In an infamous case known as the Salmon Scam, 75 Native fishermen were arrested in a federal sting operation claiming their poaching was responsible for 40,000 fish missing from the Columbia River. Yakama fisherman David Sohappy, whom federal investigators cast as the ringleader, was sentenced to five years in prison. It later turned out the fish weren’t actually missing: As the Yakima Herald-Republic reported, they’d been driven away by pollution from a nearby aluminum plant.

In the middle of the last century, as dam building and state policies were driving Columbia River Indian people from their homes and ways of life, a national policy emerged to terminate Native tribes entirely: For 20 years, the U.S. aimed to erase its obligations to tribes by assimilating Native people into cities and white culture and then eliminating recognized tribes, reservations and the federal Bureau of Indian Affairs. (The policy was abandoned by the Nixon administration, which condemned it as “clearly harmful.”)

In the Northwest, tribes found ways to preserve their culture and adapt to the losses of wild salmon and sacred fishing grounds. They also faced backlash for it.

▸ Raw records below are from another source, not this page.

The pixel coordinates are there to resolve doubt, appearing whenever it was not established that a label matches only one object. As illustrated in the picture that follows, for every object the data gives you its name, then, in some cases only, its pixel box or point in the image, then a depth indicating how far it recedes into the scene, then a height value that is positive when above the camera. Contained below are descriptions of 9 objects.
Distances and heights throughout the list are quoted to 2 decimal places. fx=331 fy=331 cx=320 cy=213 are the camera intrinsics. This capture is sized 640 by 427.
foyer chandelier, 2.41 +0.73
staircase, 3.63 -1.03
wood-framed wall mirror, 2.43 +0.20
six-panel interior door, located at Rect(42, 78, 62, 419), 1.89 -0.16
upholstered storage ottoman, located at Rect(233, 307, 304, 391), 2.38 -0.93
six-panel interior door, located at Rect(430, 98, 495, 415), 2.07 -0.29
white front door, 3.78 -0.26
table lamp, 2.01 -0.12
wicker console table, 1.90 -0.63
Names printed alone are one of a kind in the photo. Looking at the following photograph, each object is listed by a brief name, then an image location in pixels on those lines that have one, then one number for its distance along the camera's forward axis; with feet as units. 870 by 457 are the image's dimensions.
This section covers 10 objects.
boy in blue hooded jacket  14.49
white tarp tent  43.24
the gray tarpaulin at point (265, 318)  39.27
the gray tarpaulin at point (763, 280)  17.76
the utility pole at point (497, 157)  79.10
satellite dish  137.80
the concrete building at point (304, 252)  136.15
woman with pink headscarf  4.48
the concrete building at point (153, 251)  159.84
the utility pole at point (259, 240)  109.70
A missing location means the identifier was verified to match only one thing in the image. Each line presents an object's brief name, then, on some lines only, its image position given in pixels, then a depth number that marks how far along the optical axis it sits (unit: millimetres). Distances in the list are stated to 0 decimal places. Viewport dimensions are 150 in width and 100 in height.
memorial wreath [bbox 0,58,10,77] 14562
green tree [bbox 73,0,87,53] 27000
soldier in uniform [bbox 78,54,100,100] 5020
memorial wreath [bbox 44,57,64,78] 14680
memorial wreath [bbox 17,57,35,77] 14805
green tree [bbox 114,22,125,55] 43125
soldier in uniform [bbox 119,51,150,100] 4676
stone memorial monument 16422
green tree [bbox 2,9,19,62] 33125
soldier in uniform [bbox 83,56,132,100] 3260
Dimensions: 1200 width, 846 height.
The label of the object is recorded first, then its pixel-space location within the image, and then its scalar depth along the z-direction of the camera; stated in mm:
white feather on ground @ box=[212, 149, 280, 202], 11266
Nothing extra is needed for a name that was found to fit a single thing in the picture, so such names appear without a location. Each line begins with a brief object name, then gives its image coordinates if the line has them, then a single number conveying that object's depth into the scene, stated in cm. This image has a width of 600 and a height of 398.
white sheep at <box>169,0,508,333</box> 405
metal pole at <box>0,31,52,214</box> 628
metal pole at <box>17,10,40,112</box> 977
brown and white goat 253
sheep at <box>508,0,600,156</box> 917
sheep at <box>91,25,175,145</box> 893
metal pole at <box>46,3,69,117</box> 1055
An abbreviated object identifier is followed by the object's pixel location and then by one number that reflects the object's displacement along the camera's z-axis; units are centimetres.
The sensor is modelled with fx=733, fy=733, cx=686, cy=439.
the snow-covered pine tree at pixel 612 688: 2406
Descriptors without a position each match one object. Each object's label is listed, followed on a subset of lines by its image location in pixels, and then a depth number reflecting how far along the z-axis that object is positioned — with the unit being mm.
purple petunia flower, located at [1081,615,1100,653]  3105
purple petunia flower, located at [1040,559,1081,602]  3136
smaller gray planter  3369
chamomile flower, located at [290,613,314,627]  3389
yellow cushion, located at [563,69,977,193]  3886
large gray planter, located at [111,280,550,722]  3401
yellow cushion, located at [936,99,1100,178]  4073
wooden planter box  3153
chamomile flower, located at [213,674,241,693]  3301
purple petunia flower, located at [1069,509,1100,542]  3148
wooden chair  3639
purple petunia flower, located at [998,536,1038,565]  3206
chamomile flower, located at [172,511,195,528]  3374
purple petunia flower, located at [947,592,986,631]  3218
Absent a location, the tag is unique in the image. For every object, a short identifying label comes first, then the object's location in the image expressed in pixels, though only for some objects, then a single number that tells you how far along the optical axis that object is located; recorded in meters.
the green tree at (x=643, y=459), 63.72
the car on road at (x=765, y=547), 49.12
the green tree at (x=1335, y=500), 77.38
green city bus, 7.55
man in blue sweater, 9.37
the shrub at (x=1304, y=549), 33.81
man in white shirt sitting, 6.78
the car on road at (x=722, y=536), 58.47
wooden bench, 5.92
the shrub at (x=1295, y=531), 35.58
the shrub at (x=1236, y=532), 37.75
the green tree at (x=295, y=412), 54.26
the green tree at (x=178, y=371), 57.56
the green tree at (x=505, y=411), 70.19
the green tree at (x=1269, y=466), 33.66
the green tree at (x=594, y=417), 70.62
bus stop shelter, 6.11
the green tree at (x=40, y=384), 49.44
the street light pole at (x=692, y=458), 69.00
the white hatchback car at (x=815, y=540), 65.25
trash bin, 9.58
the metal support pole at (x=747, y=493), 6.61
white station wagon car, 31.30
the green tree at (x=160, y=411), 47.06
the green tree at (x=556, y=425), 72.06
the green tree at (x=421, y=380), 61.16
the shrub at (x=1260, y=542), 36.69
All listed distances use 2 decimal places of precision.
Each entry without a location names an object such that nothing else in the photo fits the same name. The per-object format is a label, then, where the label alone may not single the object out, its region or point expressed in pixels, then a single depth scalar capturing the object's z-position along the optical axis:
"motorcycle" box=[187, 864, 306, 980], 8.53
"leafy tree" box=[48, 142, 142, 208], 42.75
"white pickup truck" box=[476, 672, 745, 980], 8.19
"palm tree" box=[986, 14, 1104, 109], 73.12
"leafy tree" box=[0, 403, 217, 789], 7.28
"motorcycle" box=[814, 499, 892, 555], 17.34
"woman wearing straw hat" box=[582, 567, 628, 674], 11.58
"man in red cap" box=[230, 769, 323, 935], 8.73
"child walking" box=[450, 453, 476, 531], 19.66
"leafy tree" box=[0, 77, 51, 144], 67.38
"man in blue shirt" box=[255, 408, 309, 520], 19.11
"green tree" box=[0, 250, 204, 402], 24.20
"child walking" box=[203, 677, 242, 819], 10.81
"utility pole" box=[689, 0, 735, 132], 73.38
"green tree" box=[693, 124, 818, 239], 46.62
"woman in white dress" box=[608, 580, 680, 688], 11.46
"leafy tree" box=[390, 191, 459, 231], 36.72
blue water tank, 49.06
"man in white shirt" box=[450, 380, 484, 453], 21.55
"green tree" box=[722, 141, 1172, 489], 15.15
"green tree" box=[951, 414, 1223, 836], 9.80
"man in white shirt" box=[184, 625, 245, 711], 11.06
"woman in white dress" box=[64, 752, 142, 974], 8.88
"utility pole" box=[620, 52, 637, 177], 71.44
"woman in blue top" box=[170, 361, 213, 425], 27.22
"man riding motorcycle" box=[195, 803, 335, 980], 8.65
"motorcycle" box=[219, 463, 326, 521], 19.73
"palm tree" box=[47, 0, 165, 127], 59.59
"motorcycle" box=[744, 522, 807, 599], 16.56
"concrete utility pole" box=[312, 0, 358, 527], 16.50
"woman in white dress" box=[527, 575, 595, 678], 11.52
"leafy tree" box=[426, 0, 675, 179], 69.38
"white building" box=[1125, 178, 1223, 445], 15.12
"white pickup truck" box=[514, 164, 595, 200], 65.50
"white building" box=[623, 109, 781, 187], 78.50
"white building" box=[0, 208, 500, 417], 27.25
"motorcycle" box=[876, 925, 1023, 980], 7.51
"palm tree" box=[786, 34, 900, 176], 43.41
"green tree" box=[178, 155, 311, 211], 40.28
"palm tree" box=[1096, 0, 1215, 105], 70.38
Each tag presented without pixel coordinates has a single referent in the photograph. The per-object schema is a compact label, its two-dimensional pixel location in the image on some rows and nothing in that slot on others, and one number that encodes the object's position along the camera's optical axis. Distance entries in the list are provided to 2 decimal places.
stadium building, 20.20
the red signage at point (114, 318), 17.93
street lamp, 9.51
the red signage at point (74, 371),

Richard Whitney, a wildlife manager at Colville Tribes Fish and Wildlife, prepares salmon immediately after an early morning salmon ceremony. The salmon is skewered and then placed over a fire, to be eaten for lunch just a few hours later.
Chona Kassinger
/
ProPublica
Richard Whitney, a wildlife manager at Colville Tribes Fish and Wildlife, prepares salmon immediately after an early morning salmon ceremony. The salmon is skewered and then placed over a fire, to be eaten for lunch just a few hours later.

When we reported on dwindling survival rates for salmon, I received emails blaming Native people for catching too many fish, despite the fact their harvest agreements with states are closely monitored. The same thing happened when Seattle TV station KING 5 reported on salmon and dams in the Skagit River, prompting the head of Washington’s Department of Fish and Wildlife to denounce such blame as “misinformation.”

Similarly, tribal hatcheries have come under scrutiny from federal regulators and wild fish advocates for diluting the health of wild salmon with fish bred in captivity. It’s an ironic dynamic given that the hatcheries were the government’s own stop-gap invention, and that tribes have pioneered hatchery techniques specifically designed to help wild populations.

“Tribes and salmon will not look as they did 200 years ago, so maybe stop expecting that of either, given what we live in now,” said Zach Penney, a fisheries scientist and member of the Nez Perce Tribe.

I spoke with Penney a few months ago, while he was head of fisheries science for the Columbia River Inter-Tribal Fish Commission, a coalition of four tribes that coordinates fisheries policy. He’s now a senior adviser for the National Oceanic and Atmospheric Administration, the federal agency responsible for endangered salmon recovery. Penney said that back when he was a doctoral student, he was asked to explain the tribal perspective on salmon so often that he eventually developed a slide presentation.

In it, he draws a parallel between Native people, who were driven onto reservations, and salmon, who were driven into hatcheries. Both were forced to adapt to unfamiliar lifestyles. And for both, the changes did not bring good things.

As fishing disappeared, Ziontz wrote in his history 45 years ago, the river tribes’ economic position also changed: “From a life of relative plenty and ease, they moved to the position ultimately of poverty and want.”

The harms have outlasted the policies that caused them. Now, as state and federal officials look to address the region’s fish and rivers, they are seeking compromises — without acknowledging the compromises that have already been made.

In debating the merits of dam removal and other measures to save salmon from extinction, elected leaders in the region and Washington, D.C., are taking every measure to ensure that the river’s other users — like farmers, irrigators and power producers — are kept whole in the process.

Penney recalled sitting in meetings in the past few years where tribes were told they’d need to make compromises along with everyone else.

“I think that’s really insulting,” Penney said. “We’ve already compromised our way of life. This has all been compromised already. And you’re asking for more?”